Diese „Prävention mit System!“ führt die S&A in folgenden drei Schritten durch:
Im ersten Schritt wird das Überwachungssystem (Monitoringsystem) aufgebaut. Hierzu werden an neuralgischen Punkten verschlossene Köderstationen aufgestellt. Diese werden vom Schädlingsbekämpfer fortlaufend nummeriert in einem Lageplan eingezeichnet. Zusätzlich wird eine Befallstabelle erstellt, in der die zur jeweiligen Köderstationen dazugehörige Befallssituation eingetragen wird.
Im zweiten Schritt kann man an Hand des zuvor eingerichteten Monitoringsystems die Bereiche erkennen, in denen ein aktueller Schädlingsbefall vorliegt. Wird um die Köderstationen nach Schlupfwinkeln, Nestern, etc. gesucht, um diese schnell und effektiv zu beködern.
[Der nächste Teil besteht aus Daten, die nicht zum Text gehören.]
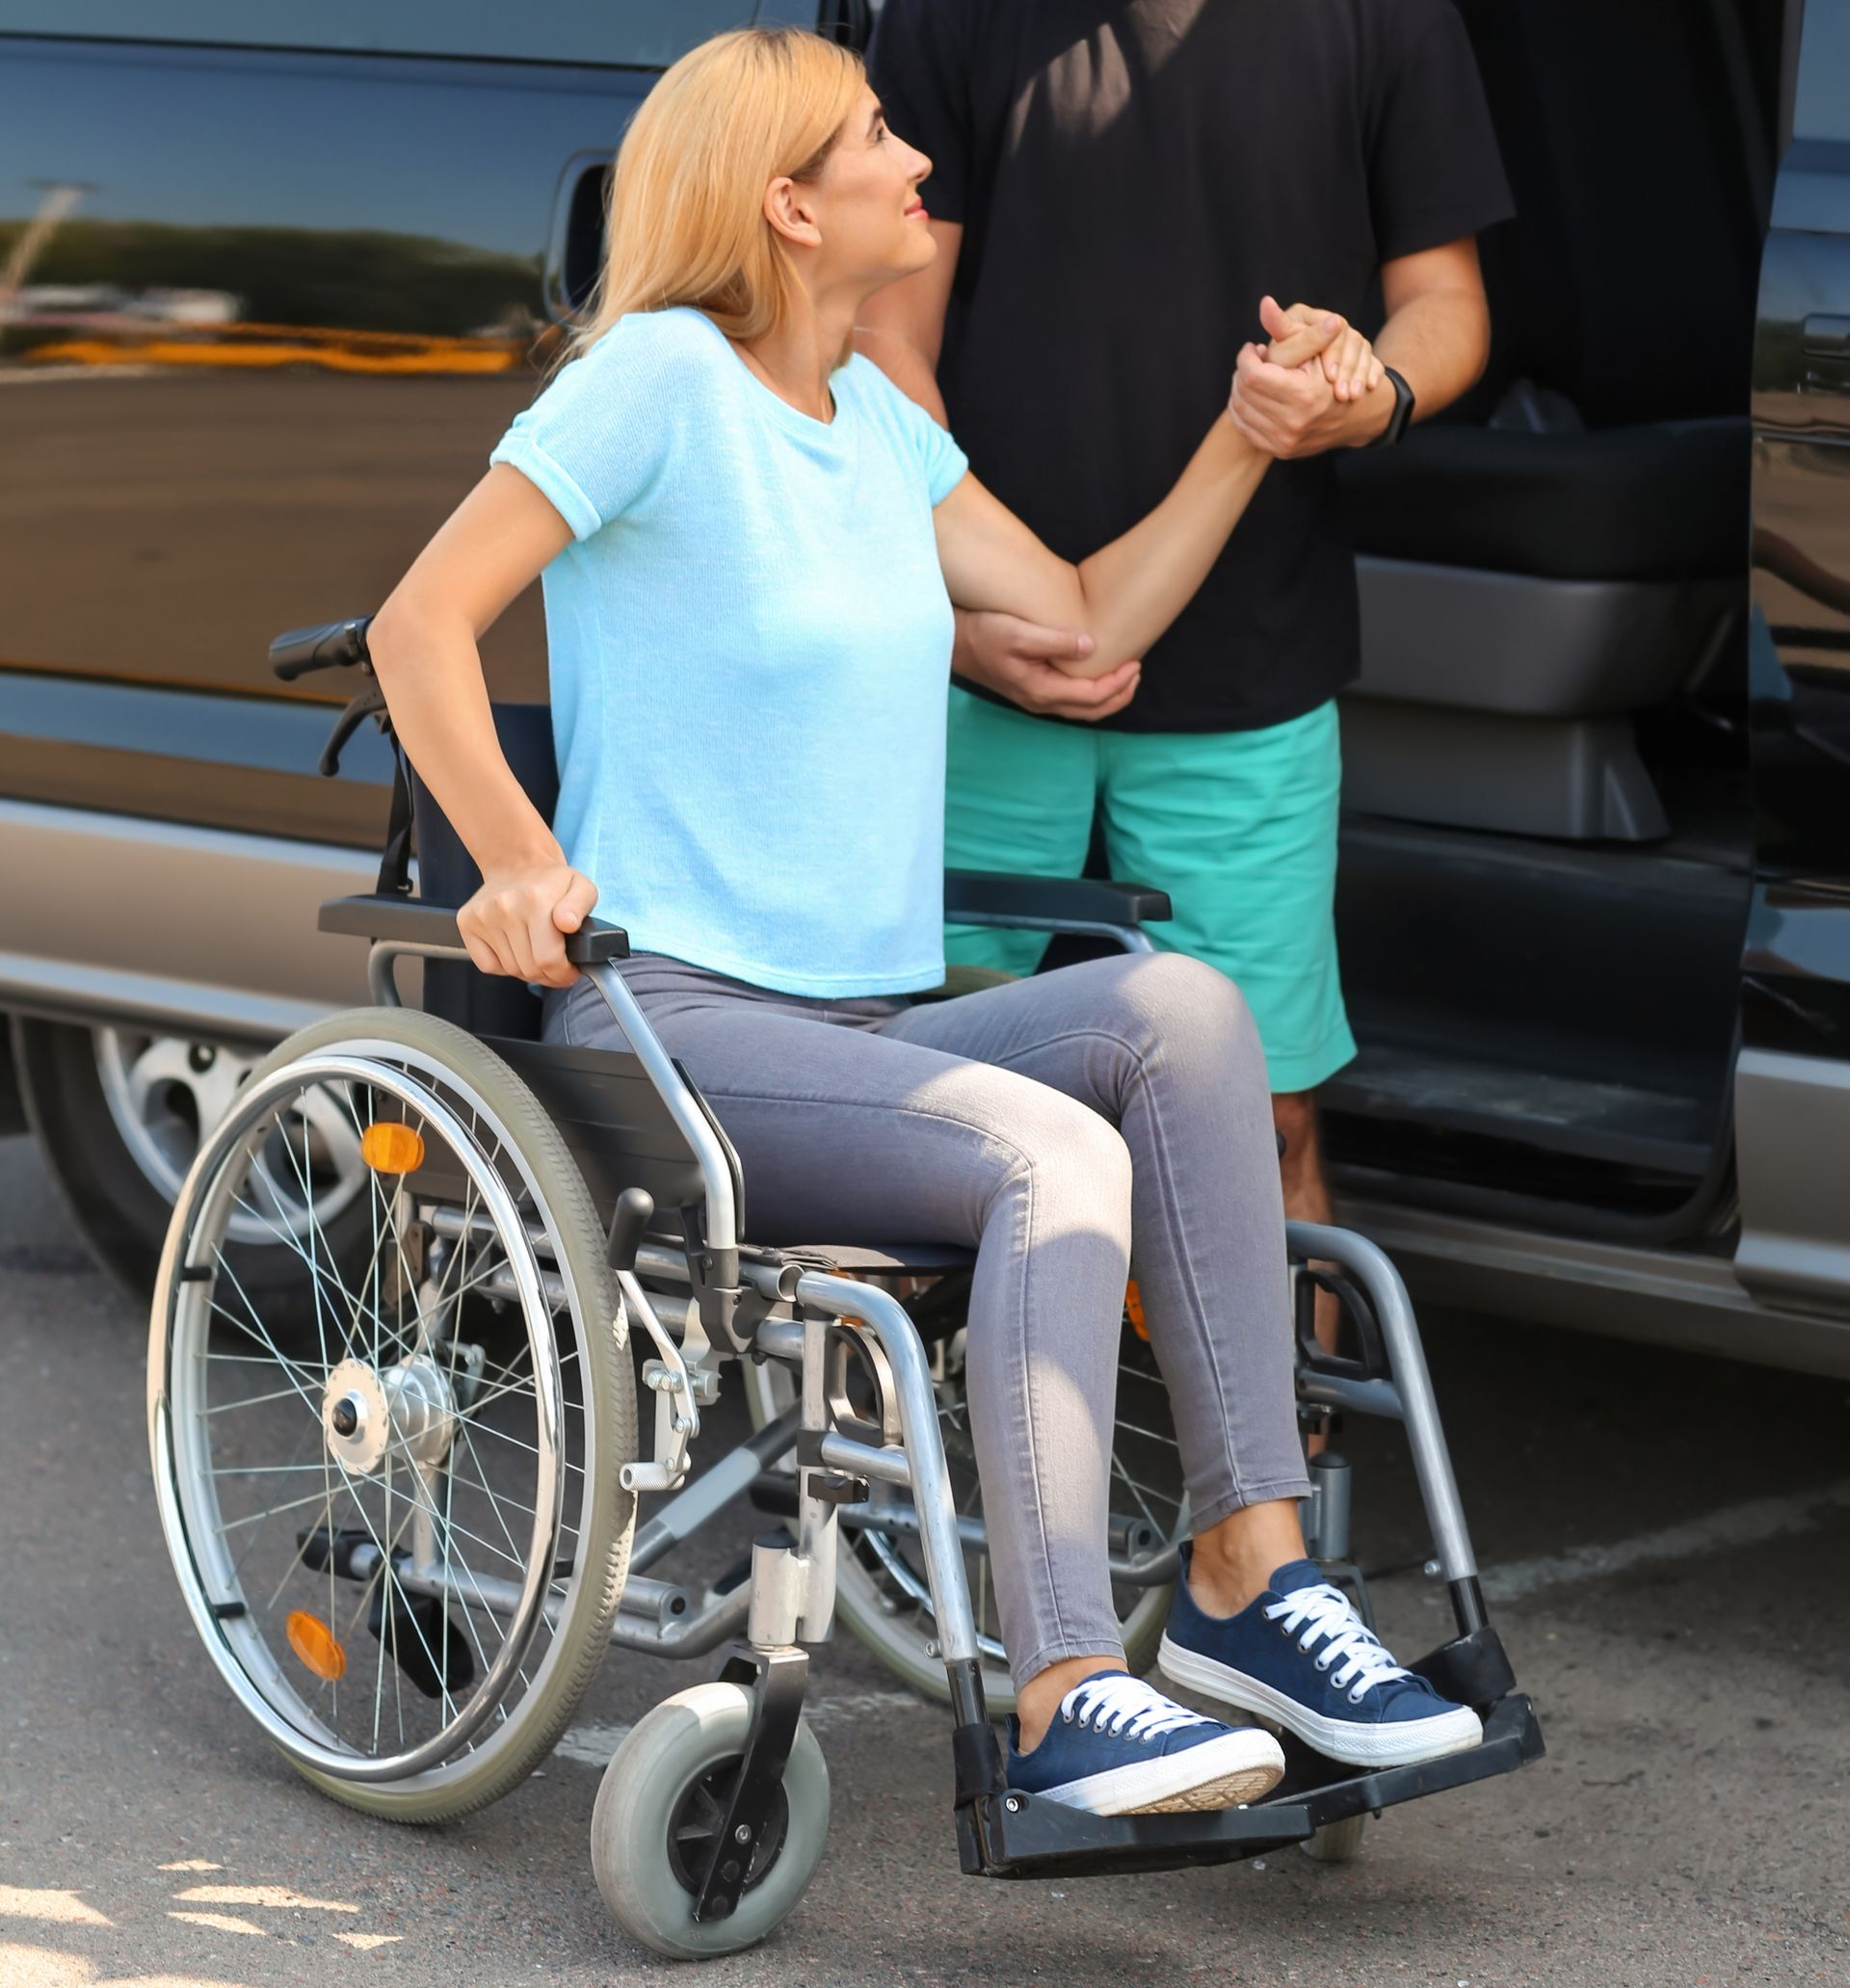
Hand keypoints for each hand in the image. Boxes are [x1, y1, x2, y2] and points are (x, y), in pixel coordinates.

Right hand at [457, 855, 599, 985]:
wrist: (518, 864)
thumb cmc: (552, 883)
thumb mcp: (582, 888)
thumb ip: (580, 907)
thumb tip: (567, 924)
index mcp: (535, 901)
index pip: (548, 959)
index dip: (563, 973)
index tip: (570, 970)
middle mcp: (505, 907)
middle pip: (529, 969)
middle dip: (548, 974)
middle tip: (556, 964)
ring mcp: (482, 916)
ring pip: (510, 969)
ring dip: (527, 970)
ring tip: (537, 953)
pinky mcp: (467, 922)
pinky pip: (488, 965)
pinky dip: (503, 966)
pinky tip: (515, 949)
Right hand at [953, 610, 1141, 719]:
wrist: (953, 642)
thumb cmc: (983, 633)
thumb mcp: (1019, 633)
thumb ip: (1056, 641)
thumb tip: (1090, 646)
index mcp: (1042, 690)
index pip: (1092, 695)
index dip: (1118, 683)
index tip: (1135, 663)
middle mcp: (1040, 701)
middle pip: (1092, 710)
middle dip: (1120, 695)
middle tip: (1137, 671)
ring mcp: (1035, 698)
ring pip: (1081, 708)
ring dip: (1107, 696)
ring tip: (1125, 675)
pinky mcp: (1031, 690)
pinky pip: (1070, 700)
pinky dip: (1091, 692)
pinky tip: (1096, 673)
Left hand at [1228, 296, 1390, 459]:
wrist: (1354, 416)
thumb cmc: (1335, 371)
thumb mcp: (1317, 347)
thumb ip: (1289, 327)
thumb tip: (1265, 303)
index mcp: (1302, 396)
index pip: (1252, 374)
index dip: (1246, 357)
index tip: (1252, 348)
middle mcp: (1292, 424)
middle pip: (1243, 392)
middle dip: (1243, 372)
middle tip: (1252, 361)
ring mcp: (1284, 441)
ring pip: (1240, 410)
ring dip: (1240, 389)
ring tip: (1252, 375)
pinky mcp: (1279, 451)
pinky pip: (1245, 429)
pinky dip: (1242, 410)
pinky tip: (1251, 395)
Mit diesen Maßnahmen wird die Schadpopulation auf ein Minimum gesenkt.
Im dritten Schritt wird das Monitoringsystem als Schutz vor einem erneuten Aufblühen der Schädlingspopulationen genutzt.
Bei Durchführung dieser drei Schritte wird durch den Schädlingsbekämpfer genau dokumentiert, wer – wann – was - wo – wieviel an Bekämpfungsmitteln ausgebracht hat.
Monitoringsysteme funktionieren ausschließlich durch ihre Konsequenz und die Kontinuität in der Bekämpfung. Nur so bieten sie dem jeweiligen Betrieb Schutz vor wirtschaftlichen Schäden.